Supplied material>
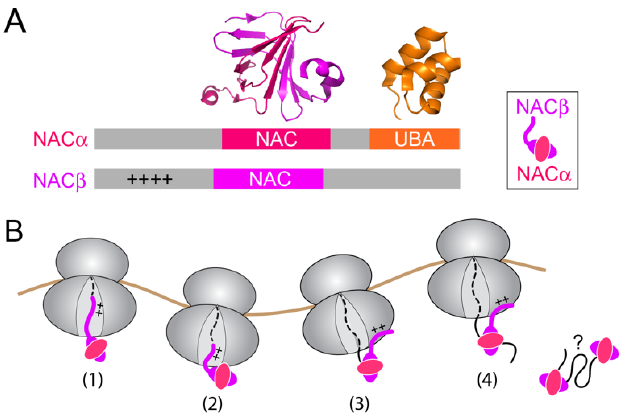
Figure 4. Proposed structure and interactions of NAC. ( A ) Overview of the domain composition and available structural information of NAC. Grey depicts unstructured extensions from the folded NAC and UBA domains. ‘++++’ denotes the basic RRKKK motif in the N-terminal extension of NAC β crucial for its ribosome binding. The crystal structures are shown for the C-terminal UBA domain of NAC α (PDB: 1TR8) as well as the α / β NAC domain, which dimerizes into a β -barrel like structure (PDB: 3MCB). ( B ) Summary of models of NAC interaction with ribosome and the nascent chain during protein synthesis. NAC engages ribosome early during translation, with the N-terminal tail of NAC β inserting deeply into the exit tunnel of the ribosome (stage (1)). The inserted N-terminal tail of NAC β begins to retract in the tunnel as the nascent chain elongates to ~30 amino acids (stage (2)), and switches to interact with the ribosome surface upon the emergence of the nascent protein from the exit tunnel (stage (3)). NAC is likely anchored by the N-terminal NAC β tail on the ribosome, and the central NAC β -barrel could continue to contact portions of the nascent protein that just emerge from the tunnel exit as the nascent chain further elongates (stage (4)). Finally, NAC could also associate with aggregation prone proteins when released from the ribosome, although the molecular mechanism of NAC interactions off the ribosome awaits further investigation (?). ‘++++’ denotes the basic RRKKK motif at the N-terminus of NAC β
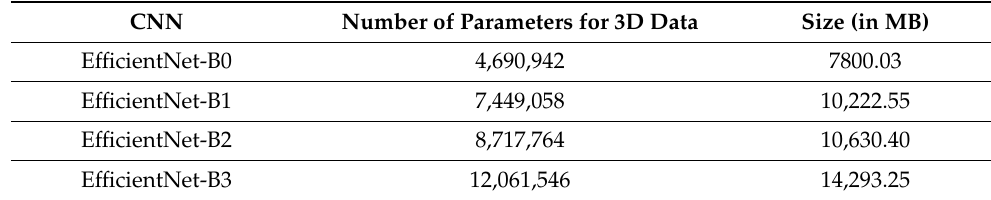
Table 4. Implemented EfficientNet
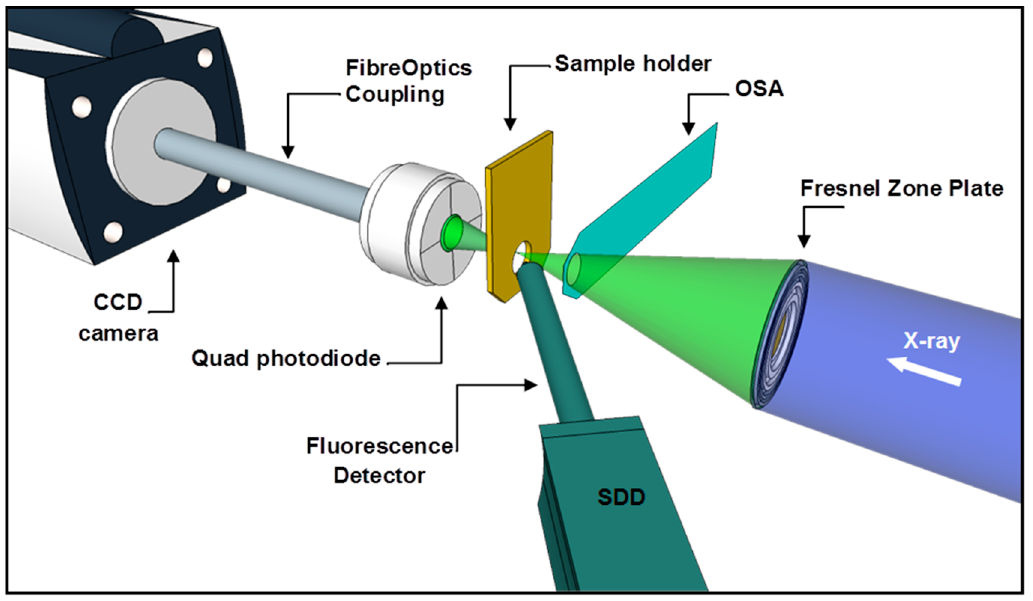
Figure 8. Schematic of SXM end-station at I08-SXM beamline. Other X-ray diffracted orders have not been shown for clarity.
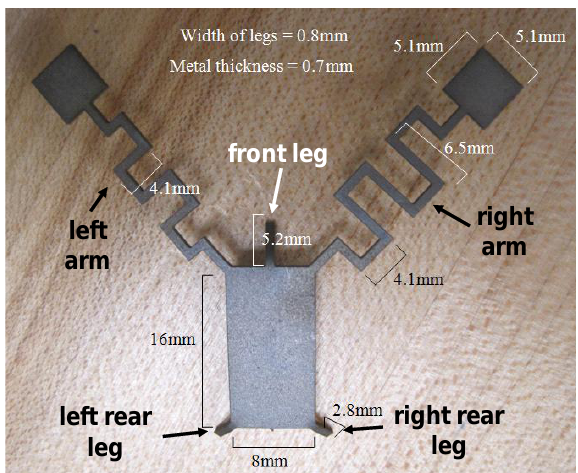
Figure 1. Top view of a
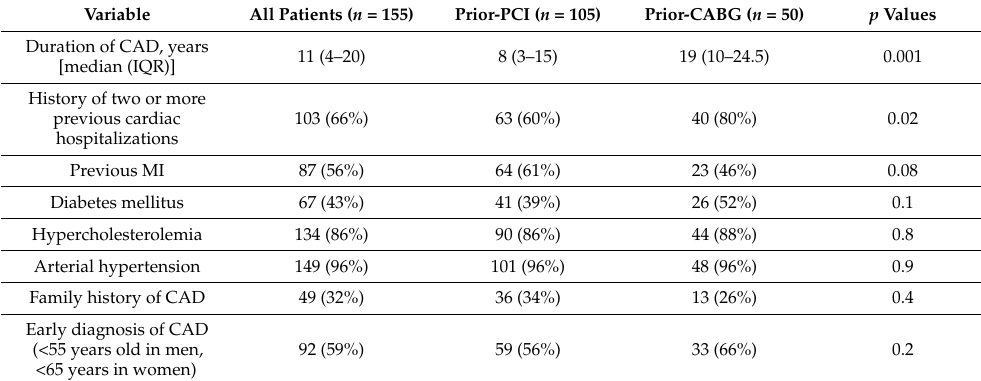
Table 2. Comparison of clinical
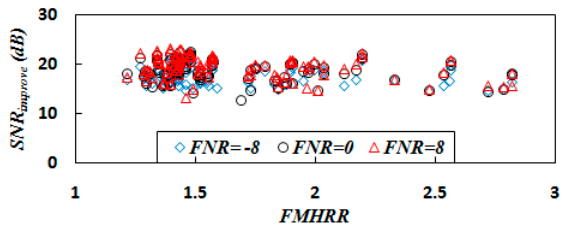
Figure 9. The change of SNR improvement with the FECG and MECG heart rate ratio (FMHRR) when FNR is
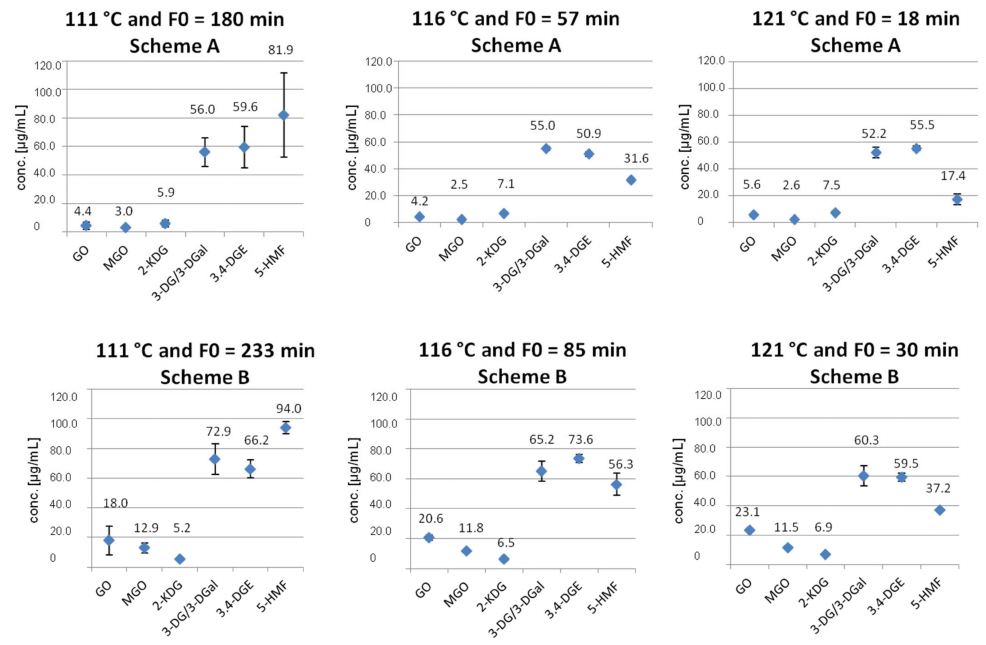
Figure 3. Comparison of the concentrations of GDPs formed at 111–116 ◦ C autoclaved according to scheme A and according to scheme B ( n =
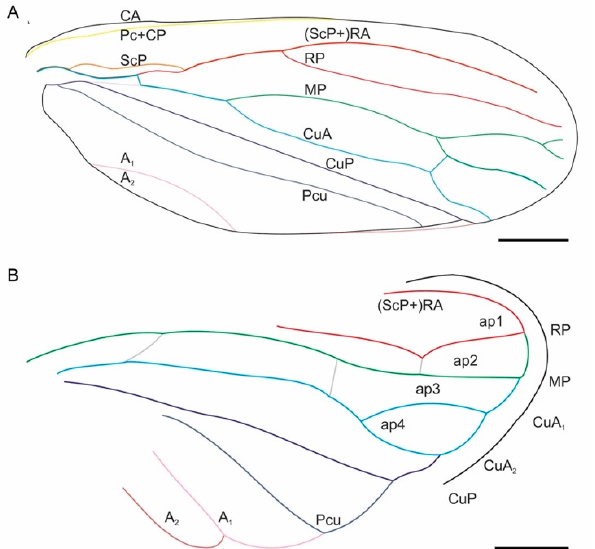
Figure 4. Line drawings of wing venation of Nangamostethos tibetense gen. et sp. nov. ( A ) Line drawing of the tegmen of XDA2-0430A. ( B ) Interpretive drawing of the hind wing based on XDB3-1209. A 1 , first anal vein; A 2 , second anal vein; ap1, interradial apical cell; ap2, radial cell; ap3, medial cell; ap4, cubital cell; CA, costa anterior; CP, costa posterior; CuA, cubital anterior; CuP, cubitus posterior; MP, media posterior; Pc, precosta; Pcu, postcubitus; RA, radius anterior; RP, radius posterior; ScP, subcosta posterior. Scale bars: 1 mm.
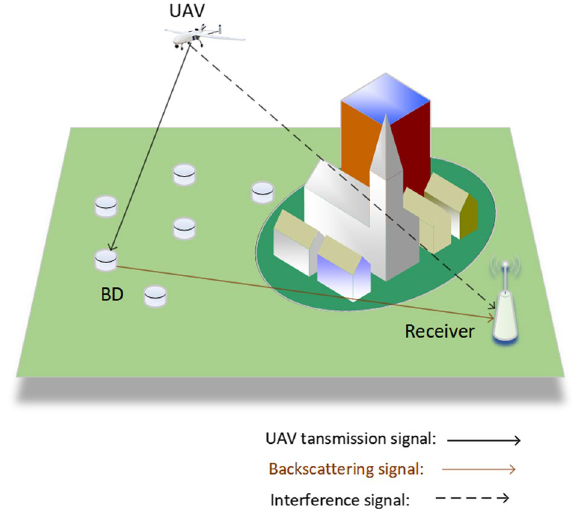
Fig. 1 UAV-assisted backscatter communication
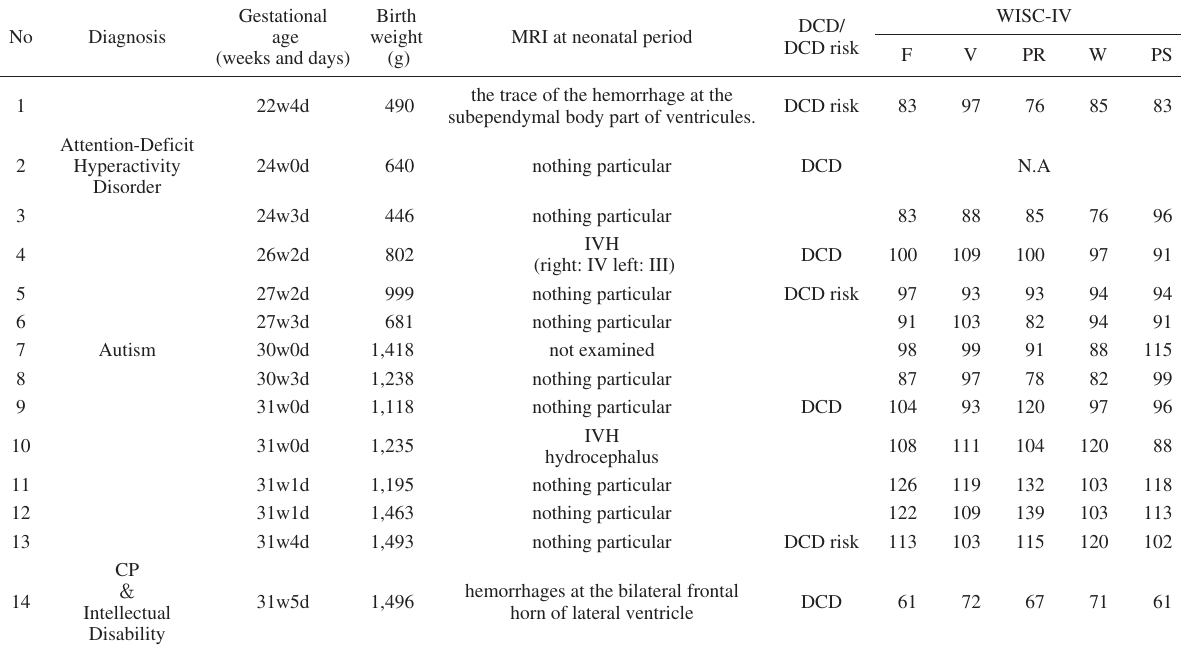
CP, cerebral palsy; IVH, intraventricular hemorrhage; DCD, developmental coordination disorder; WISC-IV, Wechsler intelligence scale for chil- dren-fourth edition; N.A, not assessed; F, final intelligent quotient; V, verbal comprehension index (VCI); PR, perceptional reasoning index (PRI); W, working memory index (WMI); PS, processing speed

Try it>
This exercise needs every entry retyped exactly, with the pictures removed.

The answer>
Figure 4. Proposed structure and interactions of NAC. ( A ) Overview of the domain composition and available structural information of NAC. Grey depicts unstructured extensions from the folded NAC and UBA domains. ‘++++’ denotes the basic RRKKK motif in the N-terminal extension of NAC β crucial for its ribosome binding. The crystal structures are shown for the C-terminal UBA domain of NAC α (PDB: 1TR8) as well as the α / β NAC domain, which dimerizes into a β -barrel like structure (PDB: 3MCB). ( B ) Summary of models of NAC interaction with ribosome and the nascent chain during protein synthesis. NAC engages ribosome early during translation, with the N-terminal tail of NAC β inserting deeply into the exit tunnel of the ribosome (stage (1)). The inserted N-terminal tail of NAC β begins to retract in the tunnel as the nascent chain elongates to ~30 amino acids (stage (2)), and switches to interact with the ribosome surface upon the emergence of the nascent protein from the exit tunnel (stage (3)). NAC is likely anchored by the N-terminal NAC β tail on the ribosome, and the central NAC β -barrel could continue to contact portions of the nascent protein that just emerge from the tunnel exit as the nascent chain further elongates (stage (4)). Finally, NAC could also associate with aggregation prone proteins when released from the ribosome, although the molecular mechanism of NAC interactions off the ribosome awaits further investigation (?). ‘++++’ denotes the basic RRKKK motif at the N-terminus of NAC β
Table 4. Implemented EfficientNet
Figure 8. Schematic of SXM end-station at I08-SXM beamline. Other X-ray diffracted orders have not been shown for clarity.
Figure 1. Top view of a
Table 2. Comparison of clinical
Figure 9. The change of SNR improvement with the FECG and MECG heart rate ratio (FMHRR) when FNR is
Figure 3. Comparison of the concentrations of GDPs formed at 111–116 ◦ C autoclaved according to scheme A and according to scheme B ( n =
Figure 4. Line drawings of wing venation of Nangamostethos tibetense gen. et sp. nov. ( A ) Line drawing of the tegmen of XDA2-0430A. ( B ) Interpretive drawing of the hind wing based on XDB3-1209. A 1 , first anal vein; A 2 , second anal vein; ap1, interradial apical cell; ap2, radial cell; ap3, medial cell; ap4, cubital cell; CA, costa anterior; CP, costa posterior; CuA, cubital anterior; CuP, cubitus posterior; MP, media posterior; Pc, precosta; Pcu, postcubitus; RA, radius anterior; RP, radius posterior; ScP, subcosta posterior. Scale bars: 1 mm.
Fig. 1 UAV-assisted backscatter communication
CP, cerebral palsy; IVH, intraventricular hemorrhage; DCD, developmental coordination disorder; WISC-IV, Wechsler intelligence scale for chil- dren-fourth edition; N.A, not assessed; F, final intelligent quotient; V, verbal comprehension index (VCI); PR, perceptional reasoning index (PRI); W, working memory index (WMI); PS, processing speed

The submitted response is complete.